EXTRACT PROVIDED:
○ ○ ○ ○ ○

Phospholipase C Beta 1: a Candidate Signature Gene for Proneural Subtype High-Grade Glioma

Abstract

Phospholipase C beta 1 (PLCβ1) expresses in gliomas and cultured glial cells, but its expression is barely detectable in normal glial cells. We analyzed data from Gene Expression Omnibus (GEO-GDSxxx), The Cancer Genome Atlas (TCGA), and the Repository for Molecular Brain Neoplasia Data (REMBRANDT) to explore the potential role of PLCβ1 as a biomarker in high-grade glioma (HGG). PLCβ1 expression is significantly higher in grade III gliomas than that in grade IV gliomas from GDS1815 (n = 24 vs. 76), GDS1962 (n = 19 vs. 81), and GDS1975 (n = 26 vs. 59). In GDS1815, PLCβ1 expression correlates with several known proneural (PN) signature genes; its expression from PN subtype (n = 15) is significantly higher than that from mesenchymal (Mes) subtype (n = 33) HGG. In GDS1962, PLCβ1 expression is the highest in nontumor brain tissue (n = 23) and is significantly higher than its expression in grade II gliomas [astrocytomas (n = 7) and oligodendrogliomas (n = 37)]. A Kaplan-Meier survival curve from a REMBRANDT cohort demonstrates that glioma patients with intermediate PLCβ1 expression (n = 103) survived significantly longer than PLCβ1 downregulated (2X) groups (n = 226). From TCGA data, PLCβ1 RNA-Seq signal inversely correlates with the pathological grades, and PLCβ1 expression in PN (n = 8) is of significantly higher levels than that in Mes (n = 8) subtypes of glioblastoma. The top 50 % of PLCβ1 expression subgroup (n = 294) of gliomas (grades II to IV merged) survived significantly longer than the low 50 percentile of the PLCβ1 expression subgroup (n = 293). p values are less than 0.05 for all these analyses. We conclude that PLCβ1 is a candidate signature gene for PN subtype HGG, and its expression inversely correlates with glioma pathological grade and is a potential prognostic factor.

○ ○ ○ ○ ○

GOAL OF THE EXERCISE:
Answer these from the abstract above, one line each:
(a) In GDS1962, in which tissue is PLCβ1 expression highest?
(b) How many patients in the REMBRANDT cohort had intermediate PLCβ1 expression?
(c) According to the conclusion, PLCβ1 is a candidate signature gene for which subtype of high-grade glioma?

○ ○ ○ ○ ○

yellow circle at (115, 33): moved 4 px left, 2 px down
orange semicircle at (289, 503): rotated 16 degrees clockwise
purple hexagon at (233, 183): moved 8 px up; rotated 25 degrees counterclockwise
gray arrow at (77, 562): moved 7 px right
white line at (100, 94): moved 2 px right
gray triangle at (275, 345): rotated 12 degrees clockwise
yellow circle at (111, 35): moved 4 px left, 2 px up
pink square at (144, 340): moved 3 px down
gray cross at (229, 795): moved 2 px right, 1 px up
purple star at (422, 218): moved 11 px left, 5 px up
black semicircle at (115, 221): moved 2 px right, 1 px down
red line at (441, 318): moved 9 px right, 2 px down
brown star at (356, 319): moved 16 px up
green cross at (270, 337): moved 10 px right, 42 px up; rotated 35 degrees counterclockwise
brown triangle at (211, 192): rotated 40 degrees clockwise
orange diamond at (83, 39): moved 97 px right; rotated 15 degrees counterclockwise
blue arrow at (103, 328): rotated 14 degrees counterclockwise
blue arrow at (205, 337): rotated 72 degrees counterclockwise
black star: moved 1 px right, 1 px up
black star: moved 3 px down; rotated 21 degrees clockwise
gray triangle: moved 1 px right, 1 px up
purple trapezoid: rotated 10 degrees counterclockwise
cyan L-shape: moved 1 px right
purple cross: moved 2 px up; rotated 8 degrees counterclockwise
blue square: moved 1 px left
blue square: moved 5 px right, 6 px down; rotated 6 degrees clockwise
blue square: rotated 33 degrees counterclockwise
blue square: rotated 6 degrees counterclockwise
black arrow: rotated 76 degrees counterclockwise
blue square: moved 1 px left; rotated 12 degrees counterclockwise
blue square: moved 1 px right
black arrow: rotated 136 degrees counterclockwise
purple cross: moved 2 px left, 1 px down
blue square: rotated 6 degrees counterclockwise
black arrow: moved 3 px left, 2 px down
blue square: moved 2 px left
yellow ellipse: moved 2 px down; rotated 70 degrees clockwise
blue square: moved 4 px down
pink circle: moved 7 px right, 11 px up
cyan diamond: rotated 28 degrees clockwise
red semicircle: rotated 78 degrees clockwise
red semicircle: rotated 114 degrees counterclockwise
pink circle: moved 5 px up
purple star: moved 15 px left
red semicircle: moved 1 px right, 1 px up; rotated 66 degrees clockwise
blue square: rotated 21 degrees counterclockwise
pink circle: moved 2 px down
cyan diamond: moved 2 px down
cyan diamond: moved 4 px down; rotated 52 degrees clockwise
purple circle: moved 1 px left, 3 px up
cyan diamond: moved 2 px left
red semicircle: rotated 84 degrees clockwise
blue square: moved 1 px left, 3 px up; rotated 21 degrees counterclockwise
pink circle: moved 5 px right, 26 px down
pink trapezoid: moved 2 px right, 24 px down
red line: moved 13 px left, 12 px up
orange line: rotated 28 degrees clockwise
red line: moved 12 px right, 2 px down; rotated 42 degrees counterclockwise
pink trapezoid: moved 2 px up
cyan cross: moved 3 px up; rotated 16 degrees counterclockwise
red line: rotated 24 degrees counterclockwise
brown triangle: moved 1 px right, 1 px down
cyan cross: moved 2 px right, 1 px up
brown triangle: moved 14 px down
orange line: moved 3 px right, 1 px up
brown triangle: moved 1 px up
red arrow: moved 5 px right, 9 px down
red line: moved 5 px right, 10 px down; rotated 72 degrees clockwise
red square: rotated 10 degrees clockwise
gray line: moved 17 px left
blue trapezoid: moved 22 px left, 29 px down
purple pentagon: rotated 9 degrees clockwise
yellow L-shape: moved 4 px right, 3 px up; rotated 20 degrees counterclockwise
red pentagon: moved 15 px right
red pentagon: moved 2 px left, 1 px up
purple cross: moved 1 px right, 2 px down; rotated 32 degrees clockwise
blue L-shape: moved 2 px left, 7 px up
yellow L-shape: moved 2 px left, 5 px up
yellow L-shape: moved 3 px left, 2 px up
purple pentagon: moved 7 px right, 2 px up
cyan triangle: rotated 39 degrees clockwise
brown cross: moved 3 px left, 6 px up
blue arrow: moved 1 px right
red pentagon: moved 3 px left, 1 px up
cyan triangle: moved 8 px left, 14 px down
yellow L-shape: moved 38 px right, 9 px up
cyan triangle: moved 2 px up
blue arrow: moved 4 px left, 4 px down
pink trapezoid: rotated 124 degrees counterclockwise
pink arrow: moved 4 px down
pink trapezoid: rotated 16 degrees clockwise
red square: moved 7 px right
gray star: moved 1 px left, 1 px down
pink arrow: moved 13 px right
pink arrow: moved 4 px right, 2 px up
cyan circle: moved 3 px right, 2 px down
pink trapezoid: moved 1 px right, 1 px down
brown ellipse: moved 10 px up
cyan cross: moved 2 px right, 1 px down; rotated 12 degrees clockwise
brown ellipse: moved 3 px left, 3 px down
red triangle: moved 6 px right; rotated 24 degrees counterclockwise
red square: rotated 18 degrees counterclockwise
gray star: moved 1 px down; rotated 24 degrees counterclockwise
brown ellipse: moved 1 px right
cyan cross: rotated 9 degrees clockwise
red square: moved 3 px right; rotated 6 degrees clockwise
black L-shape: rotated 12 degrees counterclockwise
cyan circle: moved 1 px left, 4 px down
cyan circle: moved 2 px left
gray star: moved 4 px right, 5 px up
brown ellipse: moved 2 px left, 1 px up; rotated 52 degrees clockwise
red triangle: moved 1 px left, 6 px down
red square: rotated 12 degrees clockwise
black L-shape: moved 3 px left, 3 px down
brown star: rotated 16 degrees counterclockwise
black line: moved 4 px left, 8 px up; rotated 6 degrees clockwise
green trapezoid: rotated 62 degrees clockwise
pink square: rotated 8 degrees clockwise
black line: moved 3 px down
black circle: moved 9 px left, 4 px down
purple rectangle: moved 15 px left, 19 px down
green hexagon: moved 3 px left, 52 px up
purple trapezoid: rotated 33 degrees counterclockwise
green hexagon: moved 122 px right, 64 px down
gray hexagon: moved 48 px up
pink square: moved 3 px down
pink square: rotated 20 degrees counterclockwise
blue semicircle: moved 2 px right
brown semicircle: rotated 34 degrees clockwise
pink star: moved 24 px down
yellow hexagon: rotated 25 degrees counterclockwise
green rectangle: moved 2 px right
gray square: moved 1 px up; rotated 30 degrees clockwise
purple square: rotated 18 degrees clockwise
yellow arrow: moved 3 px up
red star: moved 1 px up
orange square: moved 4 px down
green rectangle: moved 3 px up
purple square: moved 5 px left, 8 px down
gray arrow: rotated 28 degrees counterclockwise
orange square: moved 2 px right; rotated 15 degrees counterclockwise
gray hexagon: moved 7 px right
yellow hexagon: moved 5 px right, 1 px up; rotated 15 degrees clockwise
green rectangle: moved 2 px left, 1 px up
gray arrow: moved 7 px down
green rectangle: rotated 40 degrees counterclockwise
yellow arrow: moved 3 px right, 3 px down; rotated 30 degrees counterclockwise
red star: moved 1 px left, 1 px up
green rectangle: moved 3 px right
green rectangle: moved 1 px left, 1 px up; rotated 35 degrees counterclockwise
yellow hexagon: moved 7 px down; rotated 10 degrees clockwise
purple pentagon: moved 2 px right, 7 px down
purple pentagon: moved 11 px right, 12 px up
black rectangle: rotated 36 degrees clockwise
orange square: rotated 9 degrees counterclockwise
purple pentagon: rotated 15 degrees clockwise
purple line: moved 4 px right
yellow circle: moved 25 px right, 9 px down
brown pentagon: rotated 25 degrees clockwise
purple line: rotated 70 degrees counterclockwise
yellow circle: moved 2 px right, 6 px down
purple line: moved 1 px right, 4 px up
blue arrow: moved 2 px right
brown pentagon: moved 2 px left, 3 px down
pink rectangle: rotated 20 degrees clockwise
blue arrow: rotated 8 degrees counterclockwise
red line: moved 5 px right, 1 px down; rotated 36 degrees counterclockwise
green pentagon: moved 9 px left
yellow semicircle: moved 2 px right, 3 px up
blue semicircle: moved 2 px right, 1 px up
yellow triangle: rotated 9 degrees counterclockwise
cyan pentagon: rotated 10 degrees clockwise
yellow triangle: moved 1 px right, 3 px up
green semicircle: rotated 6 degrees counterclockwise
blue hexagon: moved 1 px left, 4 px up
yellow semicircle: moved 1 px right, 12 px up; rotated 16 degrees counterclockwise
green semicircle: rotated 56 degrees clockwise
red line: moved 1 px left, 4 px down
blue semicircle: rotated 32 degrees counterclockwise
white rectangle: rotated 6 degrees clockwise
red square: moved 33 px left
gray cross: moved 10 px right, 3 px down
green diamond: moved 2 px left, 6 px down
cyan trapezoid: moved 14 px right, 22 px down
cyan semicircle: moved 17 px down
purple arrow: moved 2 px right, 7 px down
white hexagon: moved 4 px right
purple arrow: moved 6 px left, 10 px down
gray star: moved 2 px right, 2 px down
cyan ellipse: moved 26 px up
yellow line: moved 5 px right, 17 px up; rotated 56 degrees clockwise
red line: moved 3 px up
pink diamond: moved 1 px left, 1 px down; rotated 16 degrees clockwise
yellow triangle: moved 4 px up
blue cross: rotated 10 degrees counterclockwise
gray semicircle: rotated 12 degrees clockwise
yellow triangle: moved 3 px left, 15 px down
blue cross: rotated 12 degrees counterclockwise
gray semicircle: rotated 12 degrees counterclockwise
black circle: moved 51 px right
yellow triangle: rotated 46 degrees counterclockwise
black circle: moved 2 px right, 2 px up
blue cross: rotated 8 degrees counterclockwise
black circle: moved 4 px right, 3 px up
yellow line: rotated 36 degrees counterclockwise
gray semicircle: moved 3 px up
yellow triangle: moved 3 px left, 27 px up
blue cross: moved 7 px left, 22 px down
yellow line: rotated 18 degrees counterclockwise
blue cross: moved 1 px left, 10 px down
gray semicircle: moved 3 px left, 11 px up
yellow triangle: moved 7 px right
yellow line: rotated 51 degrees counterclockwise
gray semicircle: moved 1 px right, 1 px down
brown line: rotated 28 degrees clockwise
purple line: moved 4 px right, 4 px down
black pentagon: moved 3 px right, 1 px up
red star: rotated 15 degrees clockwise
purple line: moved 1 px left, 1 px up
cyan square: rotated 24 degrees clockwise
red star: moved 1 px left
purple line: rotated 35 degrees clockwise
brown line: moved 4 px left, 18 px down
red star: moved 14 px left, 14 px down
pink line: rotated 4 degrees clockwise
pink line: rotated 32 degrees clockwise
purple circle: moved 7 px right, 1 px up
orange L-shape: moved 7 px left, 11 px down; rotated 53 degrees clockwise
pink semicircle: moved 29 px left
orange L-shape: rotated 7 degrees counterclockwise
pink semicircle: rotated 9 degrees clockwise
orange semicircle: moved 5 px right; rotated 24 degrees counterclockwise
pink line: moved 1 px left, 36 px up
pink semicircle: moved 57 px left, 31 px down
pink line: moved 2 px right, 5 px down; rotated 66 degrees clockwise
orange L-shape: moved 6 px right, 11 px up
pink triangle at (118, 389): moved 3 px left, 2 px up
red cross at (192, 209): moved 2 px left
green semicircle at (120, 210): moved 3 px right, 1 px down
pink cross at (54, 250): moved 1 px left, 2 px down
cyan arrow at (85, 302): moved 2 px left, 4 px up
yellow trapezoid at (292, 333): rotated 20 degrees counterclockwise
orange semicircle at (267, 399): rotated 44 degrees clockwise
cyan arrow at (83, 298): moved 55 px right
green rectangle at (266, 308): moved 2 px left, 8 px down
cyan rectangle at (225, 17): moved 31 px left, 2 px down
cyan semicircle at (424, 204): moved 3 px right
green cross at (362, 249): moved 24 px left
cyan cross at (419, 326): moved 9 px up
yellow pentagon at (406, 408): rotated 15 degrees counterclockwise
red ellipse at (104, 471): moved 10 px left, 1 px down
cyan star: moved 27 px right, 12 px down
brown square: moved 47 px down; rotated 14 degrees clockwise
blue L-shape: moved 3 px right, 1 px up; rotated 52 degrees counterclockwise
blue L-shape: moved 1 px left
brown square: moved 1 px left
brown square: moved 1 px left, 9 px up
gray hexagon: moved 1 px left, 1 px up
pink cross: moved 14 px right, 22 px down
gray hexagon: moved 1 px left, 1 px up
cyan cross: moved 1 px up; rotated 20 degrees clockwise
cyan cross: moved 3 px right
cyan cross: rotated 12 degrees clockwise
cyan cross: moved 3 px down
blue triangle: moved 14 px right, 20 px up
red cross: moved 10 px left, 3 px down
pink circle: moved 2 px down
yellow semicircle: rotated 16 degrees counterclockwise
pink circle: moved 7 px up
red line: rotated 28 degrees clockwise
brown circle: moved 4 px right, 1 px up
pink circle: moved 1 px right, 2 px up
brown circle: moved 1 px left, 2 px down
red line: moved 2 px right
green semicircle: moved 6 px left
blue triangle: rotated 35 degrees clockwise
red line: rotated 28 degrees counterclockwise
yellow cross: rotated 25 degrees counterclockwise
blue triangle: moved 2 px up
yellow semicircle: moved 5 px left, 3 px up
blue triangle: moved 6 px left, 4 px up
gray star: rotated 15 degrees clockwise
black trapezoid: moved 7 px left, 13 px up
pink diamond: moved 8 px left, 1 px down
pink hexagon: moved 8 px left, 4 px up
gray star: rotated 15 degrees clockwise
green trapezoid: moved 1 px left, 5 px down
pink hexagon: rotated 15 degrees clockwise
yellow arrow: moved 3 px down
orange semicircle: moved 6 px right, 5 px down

○ ○ ○ ○ ○

TASK OUTPUT:
(a) Nontumor brain tissue
(b) 103
(c) Proneural (PN) subtype